Render this sentence from the memoir about learning multiplication tables below in Spanish: "I didn't realize for long that there was a blueprint at work here."
___ Text excerpt ___
14 March 2016
I had to get my multiplication tables right. Mom in the kitchen busy making dinner. Dad expected anytime. The doorbell would ring and that would signal the beginning of the evening chores – laying out the plates, having dinner, cleaning up the table and then crash! However it’s the all-inclusive timetable prior to the ringing of the doorbell that has stayed with me. Sitting cross legged on the kitchen floor, with a math book in my hand and dampened senses (at least I made it seems so), I was crying out loud the multiplication tables, striving to memorize it. Any dip in the inflection, tone or for that matter anything that could even distinctly allude to a lack of conviction that 5 x 5 is 25 would mean a repeat recitation!!! The entire event of trying to memorize the scores was turbulent – the pain was not so much in going through the process as much as watching your sibling, the young master at work.. someone, who had gotten the entire thing (dare I say phenomenon) right. A person who could unravel the mystery using a magic wand of some sort. My brother had cracked the Numbers and I hadn’t!! And guess all of sibling rivalry started there… on the kitchen floor!
Every child goes through the process and over time learns to deal with the rivalry and of course in my case of not being able to spin the numbers right through school and what more even through college. For many years, I wasn’t sure of how to deal with the fact that I wasn’t good at something (that something being numbers!!!) that my brother was so good at. He just seemed to know it all and here I was, older than him struggling and ALL that mom did was to get us together to memorize them … the operative word being “together”. Guess, she was the only one who knew what was happening there and the WHY behind it all. The principle for bro was simple – get it right the first time and scoot off with friends. I didn’t realize for long that there was a blueprint at work here.
___ Data extract ___
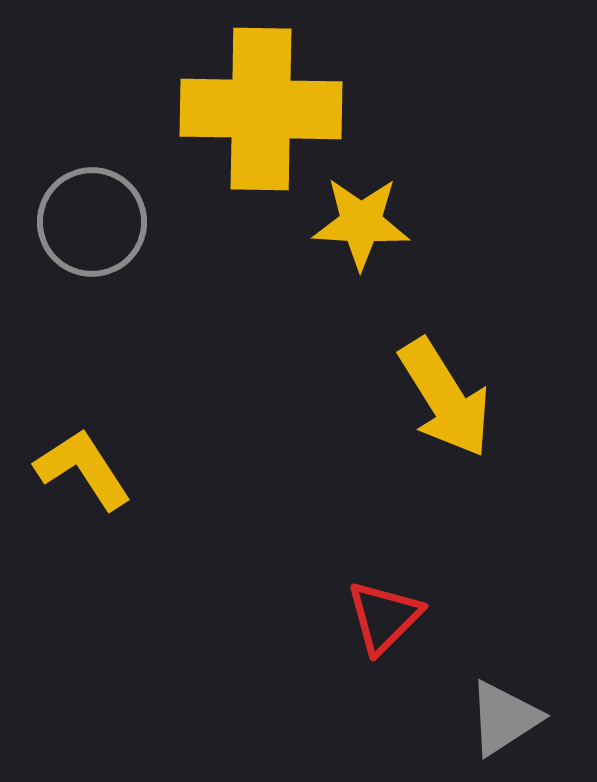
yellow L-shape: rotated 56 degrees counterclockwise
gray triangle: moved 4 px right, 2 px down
___
Reply
Durante mucho tiempo no me di cuenta de que aquí había un plan en marcha.